# Directive:
Omit the images. Restate all of the records word for word.

# Exercise inputs:
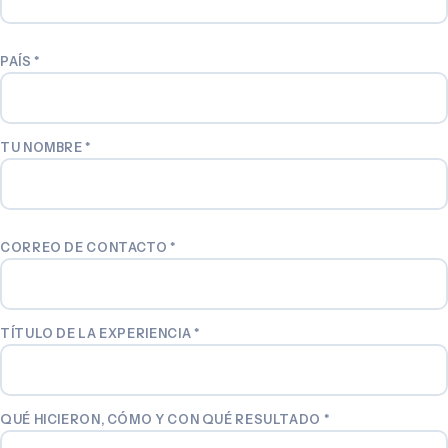
PAÍS
*
TU NOMBRE
*
CORREO DE CONTACTO
*
TÍTULO DE LA EXPERIENCIA
*
QUÉ HICIERON, CÓMO Y CON QUÉ RESULTADO
*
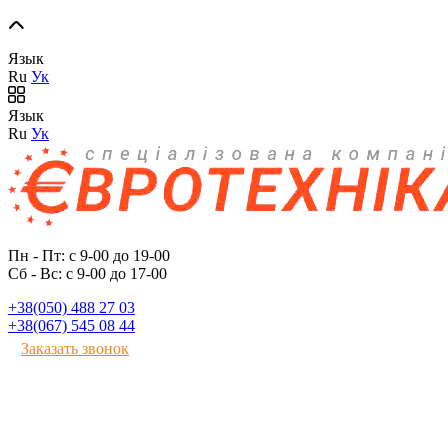
Язык
Ru
Ук
Язык
Ru
Ук
Пн - Пт: с 9-00 до 19-00
Сб - Вс: с 9-00 до 17-00
+38(050) 488 27 03
+38(067) 545 08 44
Заказать звонок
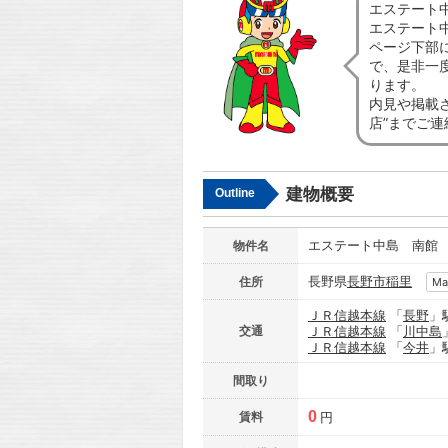
エステート
エステート
ページ下部
で、是非一
ります。
内見や掲載
店”までご
建物概要
Outline
エステート中島 南館
物件名
長野県
長野市
稲里
住所
Ma
ＪＲ信越本線
「
長野
」
交通
ＪＲ信越本線
「
川中島
ＪＲ信越本線
「
今井
」
間取り
0
賃料
円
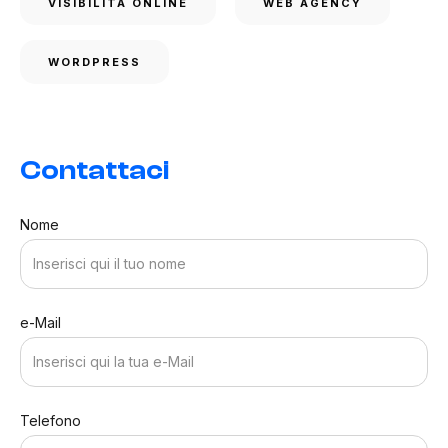
VISIBILITÀ ONLINE
WEB AGENCY
WORDPRESS
Contattaci
Nome
e-Mail
Telefono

# Output below:
PAÍS
*
TU NOMBRE
*
CORREO DE CONTACTO
*
TÍTULO DE LA EXPERIENCIA
*
QUÉ HICIERON, CÓMO Y CON QUÉ RESULTADO
*
Язык
Ru
Ук
Язык
Ru
Ук
Пн - Пт: с 9-00 до 19-00
Сб - Вс: с 9-00 до 17-00
+38(050) 488 27 03
+38(067) 545 08 44
Заказать звонок
エステート
エステート
ページ下部
で、是非一
ります。
内見や掲載
店”までご
建物概要
Outline
エステート中島 南館
物件名
長野県
長野市
稲里
住所
Ma
ＪＲ信越本線
「
長野
」
交通
ＪＲ信越本線
「
川中島
ＪＲ信越本線
「
今井
」
間取り
0
賃料
円
VISIBILITÀ ONLINE
WEB AGENCY
WORDPRESS
Contattaci
Nome
e-Mail
Telefono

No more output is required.